I have to say that I really enjoy academic literature reviews – so many insights in so little space! An excellent recent find was Stefano DellaVigna’s “Psychology and Economics: Evidence from the Field,” which is more or less a short treatise on how to think about and test hypotheses in behavioral economics. Whilst some of the points covered were essentially quantifications of easily observable phenomena (such as hyperbolic discounting), there were two that struck me in their phrasing and their implications for microfinance:
- Attention is a scarce resource. This makes intuitive sense, but I found it a pithy description of a fact that we too often neglect when trying to communicate with others. Another good insight was that “consumer inattention to non-transparent [costs] is substantial.” This to say that we tend to anchor our purchasing behavior on the costs that are most prominent, or even literally visible to us. For instance, most US shoppers do fully understand that sales & excise taxes will be added on to the final cost of their grocery purchases – but researchers found that listing the (unchanged) tax visibly on an item’s price tag decreased consumer uptake of that item.
- Choice avoidance is real. I’ll just quote: “Marianne Bertrand et al. (forthcoming) examine the impact of a small or large menu set in the context of an experiment on the mailing of 50,000 loan offers in South Africa. The authors randomize, among other things, the format of the table illustrating the use of the loan. The small-table format lists only one loan size as an example, while the big-table format presents four different loan sizes. The finding is consistent with the choice avoidance results. The take-up in the small-table format is .6 percentage points larger compared to a baseline of 8 percentage points, an effect size equivalent to a reduction of the (monthly) interest rate by 2.3 percentage points.”
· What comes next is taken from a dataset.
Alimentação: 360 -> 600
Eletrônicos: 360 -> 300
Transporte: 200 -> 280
Both of these points made me think about striking a balance in microfinance marketing. On the one hand, it’s clearly preferable to phrase information in ways that are transparent (no invisible costs) and understandable to clients (so probably discussing interest as a fee rather than an annualized percentage). On the other hand, however, it’s also important not to overwhelm potential clients with information – especially those for whom microfinance is a first, and likely intimidating, foray into the formal financial system. So the responsible MFI must figure out – what aspects of their products are clients really paying attention to? And how do you tell people about them in a way that’s transparent, but also compelling?
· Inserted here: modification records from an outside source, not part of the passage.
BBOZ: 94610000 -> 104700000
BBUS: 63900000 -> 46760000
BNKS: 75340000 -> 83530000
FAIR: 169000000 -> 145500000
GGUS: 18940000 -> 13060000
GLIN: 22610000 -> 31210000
I think there’s an obscure parallel here to David Roodman’s recent post on microfinance as institution building – namely, that doing better sales, marketing, client outreach, whatever you’d like to call it is a step towards building commercially viable financial systems for the average residents of developing countries. A large part of this is that product design is at the heart of marketing, and, as Portfolios of the Poor amply demonstrated, microlending could use a revolution or ten in the design of its products. But I also partly feel like an attention to marketing – to why microfinance clients take or refuse the loans that they do – would indicate that the financial sector is starting to take the poor seriously as financial decision-makers, as valid and valued clients of a non-exclusionary financial system. That’s what I’d really like to see.